Paul Bérenger a également critiqué la lenteur des réformes électorales et dénonce les discours sans application concrète, déplorant la perte de temps et d’opportunités.
Il se dit méfiant face à certaines pratiques du Ptr et constate l’absence de rappel à l’ordre par Navin Ramgoolam.
Paul Bérenger rappelle qu’entre 2000 et 2005, sous le gouvernement dirigé par Sir Anerood Jugnauth et lui-même, la corruption avait quasiment disparu, le communalisme était inexistant, la méritocratie régnait et la démocratie fleurissait, offrant un pays plus harmonieux et professionnel.

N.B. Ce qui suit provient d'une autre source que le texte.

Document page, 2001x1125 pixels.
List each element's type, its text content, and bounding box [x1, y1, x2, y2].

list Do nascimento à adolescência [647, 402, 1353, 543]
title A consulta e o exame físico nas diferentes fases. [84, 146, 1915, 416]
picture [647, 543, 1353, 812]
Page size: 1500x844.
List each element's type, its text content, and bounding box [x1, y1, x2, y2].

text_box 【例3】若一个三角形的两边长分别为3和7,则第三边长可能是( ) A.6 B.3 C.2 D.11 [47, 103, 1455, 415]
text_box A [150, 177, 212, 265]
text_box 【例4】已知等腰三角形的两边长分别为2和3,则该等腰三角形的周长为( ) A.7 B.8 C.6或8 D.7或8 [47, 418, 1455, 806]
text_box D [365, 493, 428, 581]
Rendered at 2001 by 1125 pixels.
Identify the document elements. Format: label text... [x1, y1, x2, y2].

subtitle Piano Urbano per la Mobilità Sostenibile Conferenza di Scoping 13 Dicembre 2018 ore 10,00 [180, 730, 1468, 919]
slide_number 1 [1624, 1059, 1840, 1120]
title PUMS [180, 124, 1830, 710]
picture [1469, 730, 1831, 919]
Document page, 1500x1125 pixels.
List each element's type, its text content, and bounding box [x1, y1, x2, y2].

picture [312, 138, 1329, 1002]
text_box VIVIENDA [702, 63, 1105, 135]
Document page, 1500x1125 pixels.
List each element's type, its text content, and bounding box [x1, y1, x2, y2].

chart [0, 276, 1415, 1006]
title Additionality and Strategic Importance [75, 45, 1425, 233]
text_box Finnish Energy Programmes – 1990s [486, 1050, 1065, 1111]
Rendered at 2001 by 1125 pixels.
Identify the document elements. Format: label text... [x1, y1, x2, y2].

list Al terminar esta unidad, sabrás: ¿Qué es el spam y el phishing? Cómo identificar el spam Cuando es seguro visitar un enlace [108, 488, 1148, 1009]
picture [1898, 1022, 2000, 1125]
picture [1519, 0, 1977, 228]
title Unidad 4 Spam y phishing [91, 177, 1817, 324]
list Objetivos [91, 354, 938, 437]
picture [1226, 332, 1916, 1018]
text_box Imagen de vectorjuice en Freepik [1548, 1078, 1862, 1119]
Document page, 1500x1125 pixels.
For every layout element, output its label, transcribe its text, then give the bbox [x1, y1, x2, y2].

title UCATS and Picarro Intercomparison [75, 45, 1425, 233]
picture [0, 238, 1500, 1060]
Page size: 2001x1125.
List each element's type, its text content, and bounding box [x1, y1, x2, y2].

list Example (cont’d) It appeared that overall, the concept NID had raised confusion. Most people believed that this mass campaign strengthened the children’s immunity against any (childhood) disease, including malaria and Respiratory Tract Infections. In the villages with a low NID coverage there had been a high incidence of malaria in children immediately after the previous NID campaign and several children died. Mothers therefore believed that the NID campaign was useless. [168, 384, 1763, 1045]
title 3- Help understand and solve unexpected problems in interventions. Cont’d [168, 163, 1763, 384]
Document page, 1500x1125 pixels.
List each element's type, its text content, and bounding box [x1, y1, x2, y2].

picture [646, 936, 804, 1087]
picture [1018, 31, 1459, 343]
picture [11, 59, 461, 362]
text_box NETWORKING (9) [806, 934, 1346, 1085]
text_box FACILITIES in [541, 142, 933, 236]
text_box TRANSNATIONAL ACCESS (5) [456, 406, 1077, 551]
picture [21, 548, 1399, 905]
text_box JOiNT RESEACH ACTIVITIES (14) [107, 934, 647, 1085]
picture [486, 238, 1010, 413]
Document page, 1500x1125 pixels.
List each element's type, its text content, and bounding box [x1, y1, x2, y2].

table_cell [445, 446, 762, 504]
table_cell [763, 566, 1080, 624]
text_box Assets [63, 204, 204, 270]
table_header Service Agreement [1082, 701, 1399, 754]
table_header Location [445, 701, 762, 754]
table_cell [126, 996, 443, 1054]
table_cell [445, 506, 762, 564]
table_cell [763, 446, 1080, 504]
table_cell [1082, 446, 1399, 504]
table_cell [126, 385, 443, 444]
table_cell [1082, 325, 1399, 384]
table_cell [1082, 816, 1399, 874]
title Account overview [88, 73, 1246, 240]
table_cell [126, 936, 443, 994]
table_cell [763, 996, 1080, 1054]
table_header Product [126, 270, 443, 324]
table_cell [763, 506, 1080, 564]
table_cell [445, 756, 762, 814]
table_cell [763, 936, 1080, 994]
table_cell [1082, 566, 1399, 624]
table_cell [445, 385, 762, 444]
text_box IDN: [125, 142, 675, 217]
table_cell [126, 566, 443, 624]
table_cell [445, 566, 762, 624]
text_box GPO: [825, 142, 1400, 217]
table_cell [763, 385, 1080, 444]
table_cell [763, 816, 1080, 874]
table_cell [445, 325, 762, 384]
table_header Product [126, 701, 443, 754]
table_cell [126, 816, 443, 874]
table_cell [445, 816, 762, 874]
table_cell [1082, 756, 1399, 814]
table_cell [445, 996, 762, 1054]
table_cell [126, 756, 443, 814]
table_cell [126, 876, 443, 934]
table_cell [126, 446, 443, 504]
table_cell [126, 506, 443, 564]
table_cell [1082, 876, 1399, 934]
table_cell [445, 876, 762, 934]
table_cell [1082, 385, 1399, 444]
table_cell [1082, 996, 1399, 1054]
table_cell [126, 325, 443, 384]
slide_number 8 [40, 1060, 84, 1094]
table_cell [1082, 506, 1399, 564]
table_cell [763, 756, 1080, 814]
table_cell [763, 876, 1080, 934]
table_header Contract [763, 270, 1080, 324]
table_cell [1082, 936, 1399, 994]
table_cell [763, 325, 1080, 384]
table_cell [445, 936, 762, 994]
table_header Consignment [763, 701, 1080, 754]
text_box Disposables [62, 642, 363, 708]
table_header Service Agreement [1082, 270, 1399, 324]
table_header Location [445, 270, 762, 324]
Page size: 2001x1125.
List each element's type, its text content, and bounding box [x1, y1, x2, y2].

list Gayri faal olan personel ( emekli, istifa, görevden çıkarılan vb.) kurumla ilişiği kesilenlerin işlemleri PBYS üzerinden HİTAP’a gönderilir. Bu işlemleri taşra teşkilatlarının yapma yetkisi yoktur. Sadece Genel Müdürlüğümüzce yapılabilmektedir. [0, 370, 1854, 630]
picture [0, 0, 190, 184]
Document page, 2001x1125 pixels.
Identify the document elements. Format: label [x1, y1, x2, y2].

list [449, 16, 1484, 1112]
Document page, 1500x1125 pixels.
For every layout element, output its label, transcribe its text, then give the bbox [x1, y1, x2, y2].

Rassemblement de ce samedi
Paul Bérenger souligne qu’un rassemblement est prévu samedi, de 10h à midi. Il invite tous les militants et Mauriciens partageant les mêmes valeurs à participer. Il précise qu’à l’issue de cette rencontre, il envisagera sa position au sein du gouvernement, soit de rester, soit de rejoindre l’opposition, ainsi que sa place au sein du parti.
Le choix d’un nouveau MMM aussi est là mais il affirme qu’il souhaite encore tenter de redresser le parti.
Paul Bérenger avertit enfin que si le gouvernement actuel ne redresse pas la barre, le MSM de Pravin Jugnauth pourrait regagner du terrain, ce qui ne serait pas souhaitable pour le pays.